We called them trees. We dipped them in Ranch dressing and suffered through their vitamin-filled crunchiness. And we laughed about how it seemed we’d be able to see the chainsaw grease on the cauliflower, if not the broccoli.
My daddy was a logger for all of my growing up years. And one of his many tall tales from “back in ’09″ (back before we’d had a recent ’09!) was how he cut down broccoli and cauliflower trees. I’m guessing this particular story was manufactured in an attempt to get my cousins, my brother, and I to eat our vegetables. Kind of like the story about the time he stopped at a store in the middle of the night, dying of thirst, and the lady wouldn’t sell him a Diet Pepsi because he wouldn’t say please. (Aesop didn’t have anything on my daddy where morals were concerned.)
I can see us now. Sitting on the bar stools at Papa and Grama’s, our legs dangling. The Tupperware veggie tray (almond colored like everything else in Grama’s kitchen) held the Ranch in the center, the veggies all around the side. I don’t know if black olives count as veggies, but they were there along with the carrots and celery, broccoli and cauliflower. And the black olives always tasted best if they’d been stuck on our fingers first. I don’t know how many olives we must have eaten, but I’m fairly sure we ate more olives than “trees,” despite my daddy’s best attempts.

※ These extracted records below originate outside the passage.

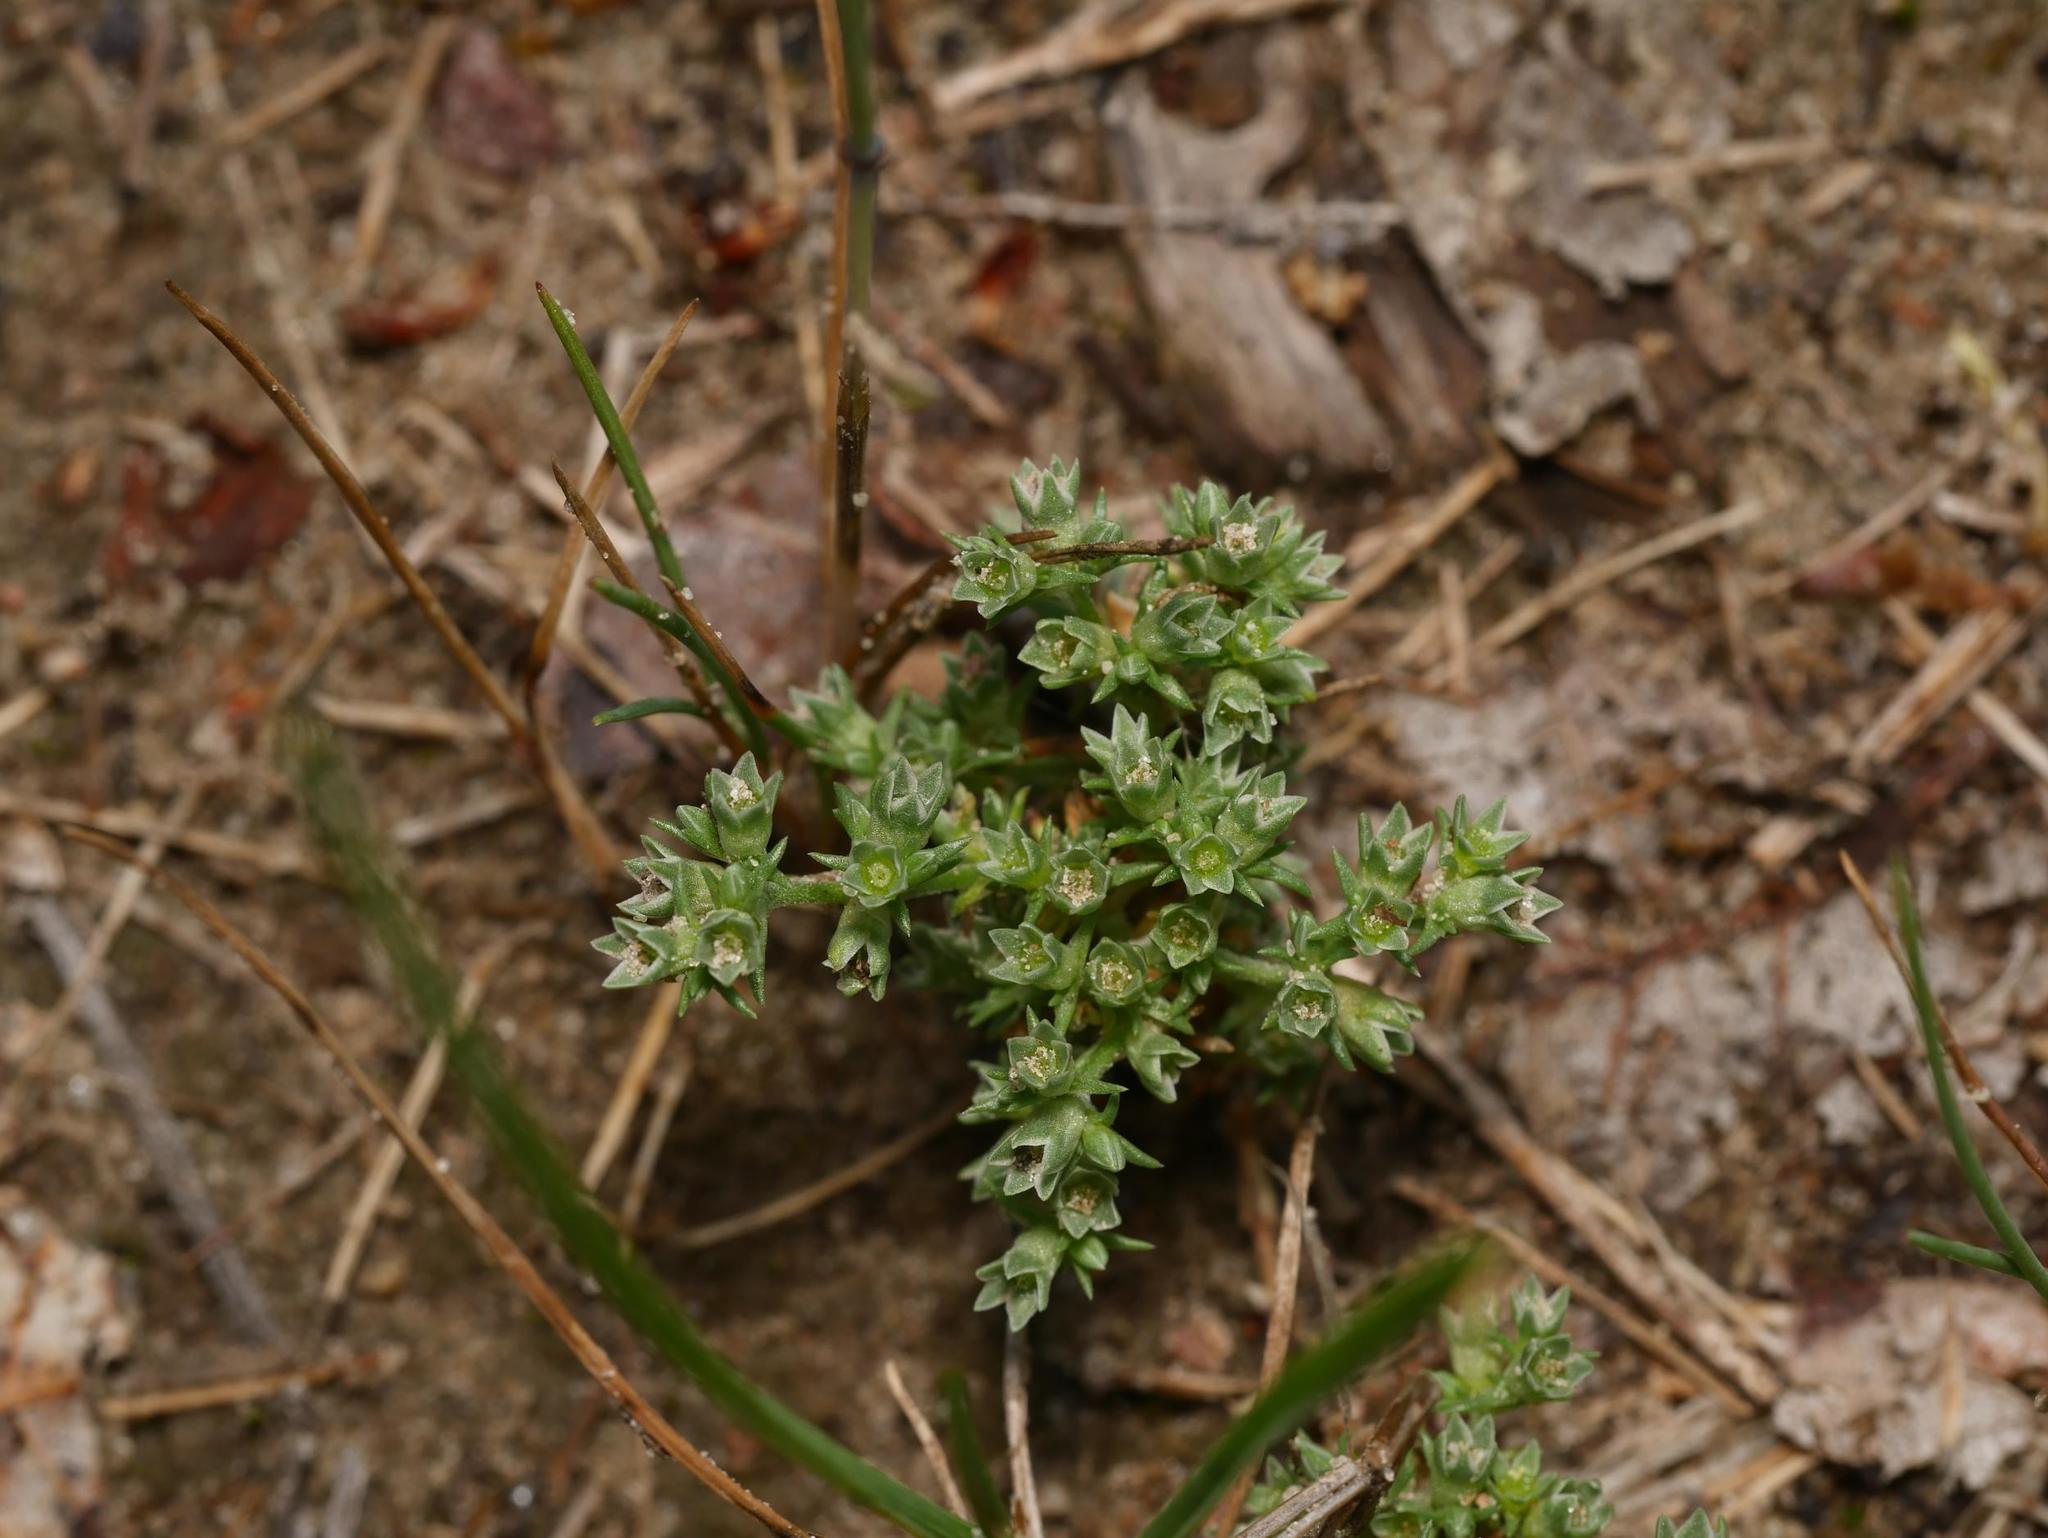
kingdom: Plantae
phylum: Tracheophyta
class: Magnoliopsida
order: Caryophyllales
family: Caryophyllaceae
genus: Scleranthus
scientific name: Scleranthus annuus
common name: Annual knawel
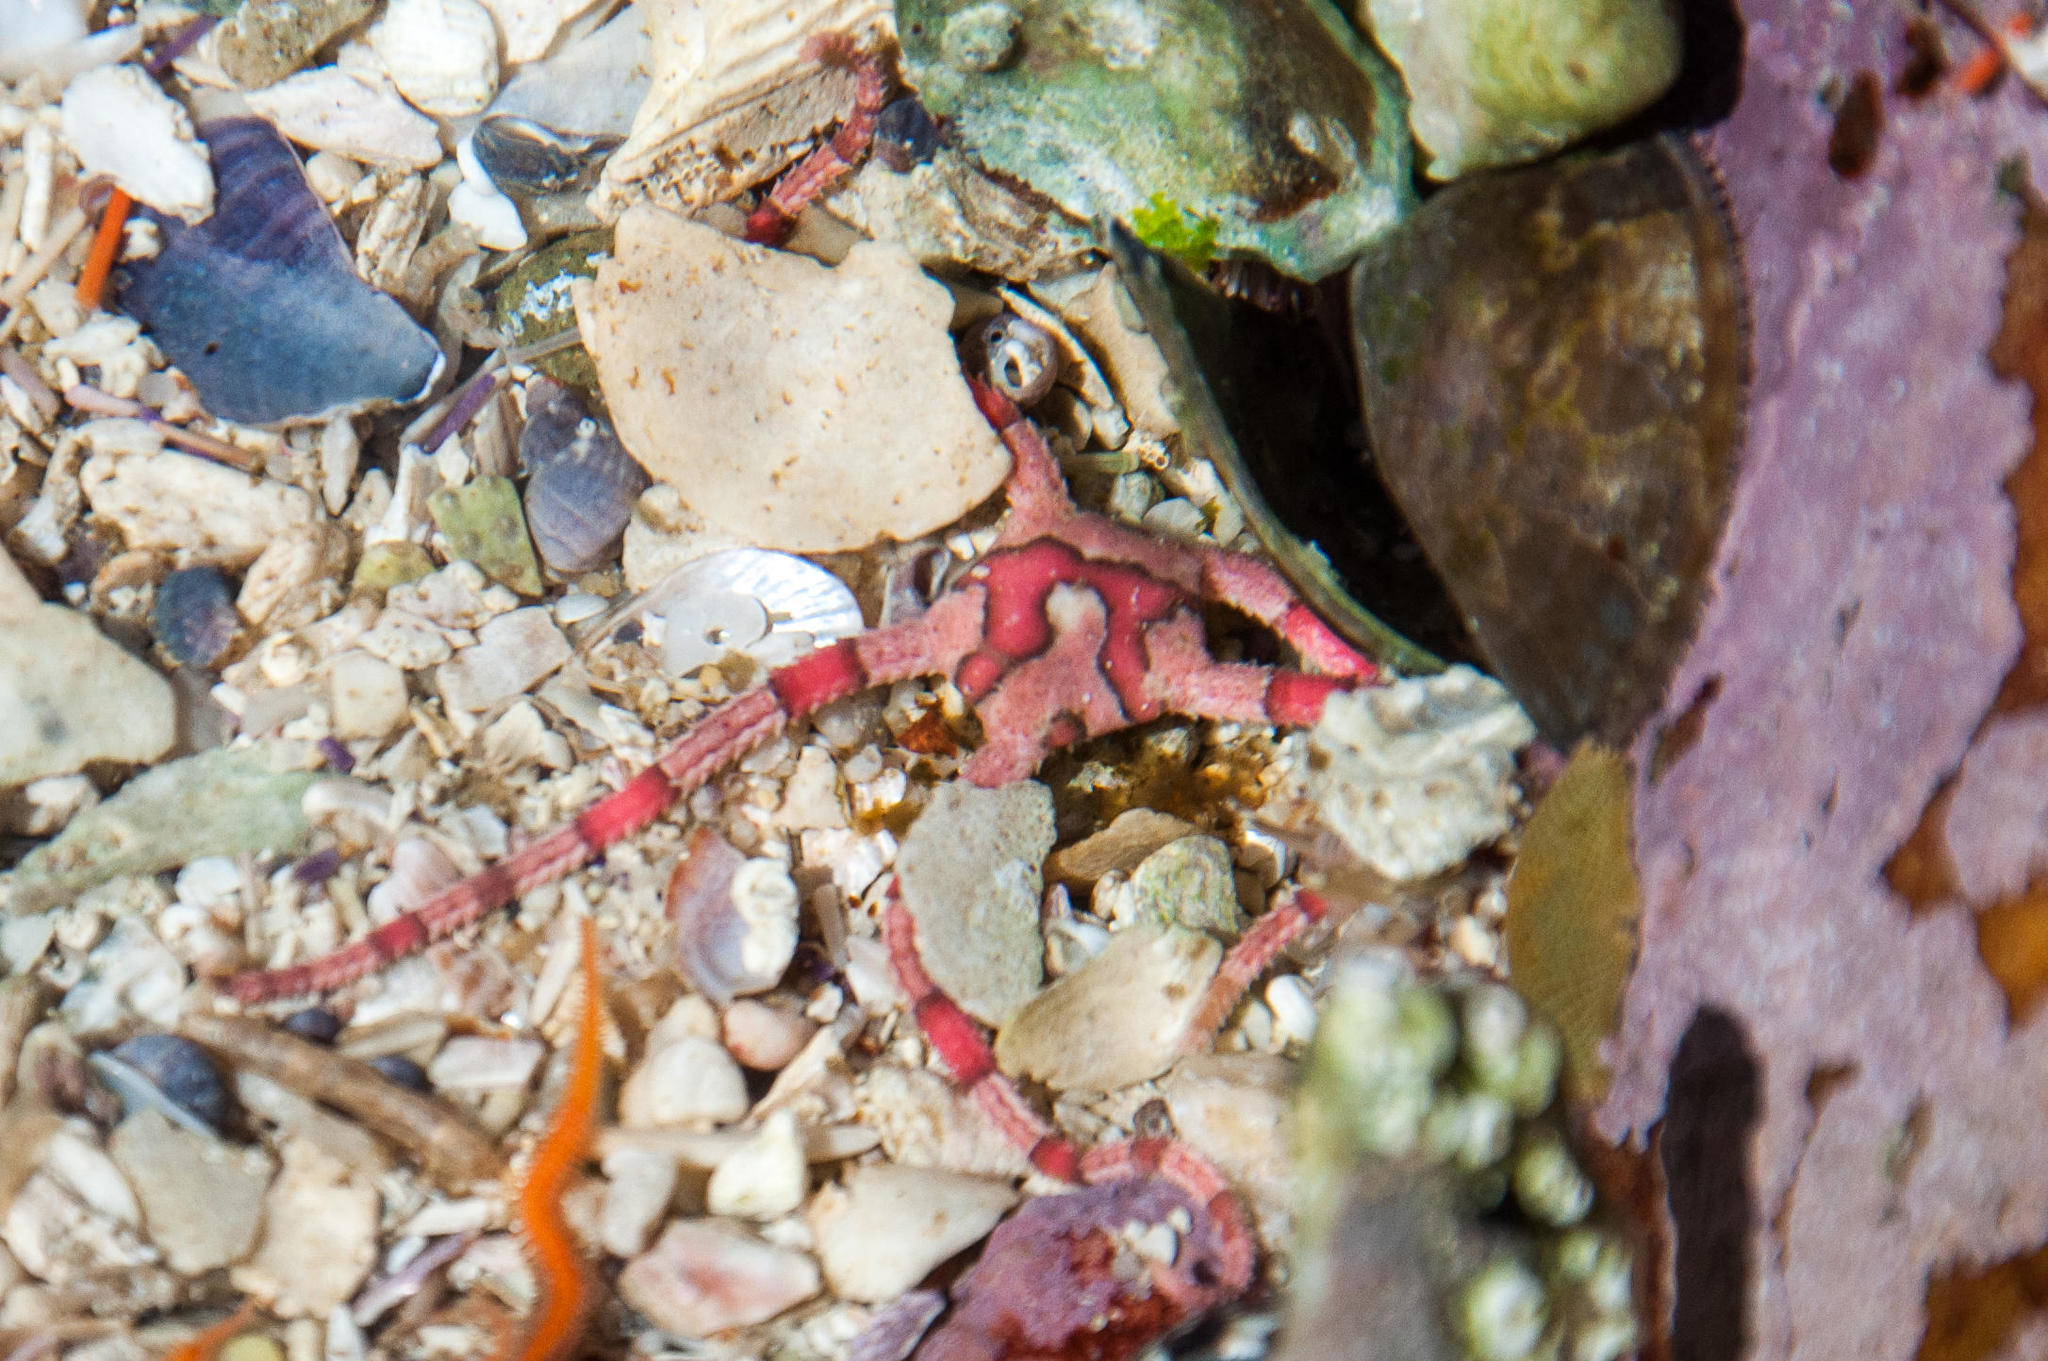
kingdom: Animalia
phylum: Echinodermata
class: Ophiuroidea
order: Ophiacanthida
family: Ophiodermatidae
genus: Ophiarachnella
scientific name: Ophiarachnella capensis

A veggie tray was standard fare for every big dinner, holiday or not. In the summer, we were sure to have Mom’s potato salad. Aunt Terri’s pasta salad came out no matter the season. And usually you could find a raspberry sherbert salad or some sort of green jello salad (not my favorite, so I can’t give you the details). But no matter the time of year, there was a veggie tray with carrots and celery, olives and trees–with lots of Ranch dressing, but no chainsaw grease.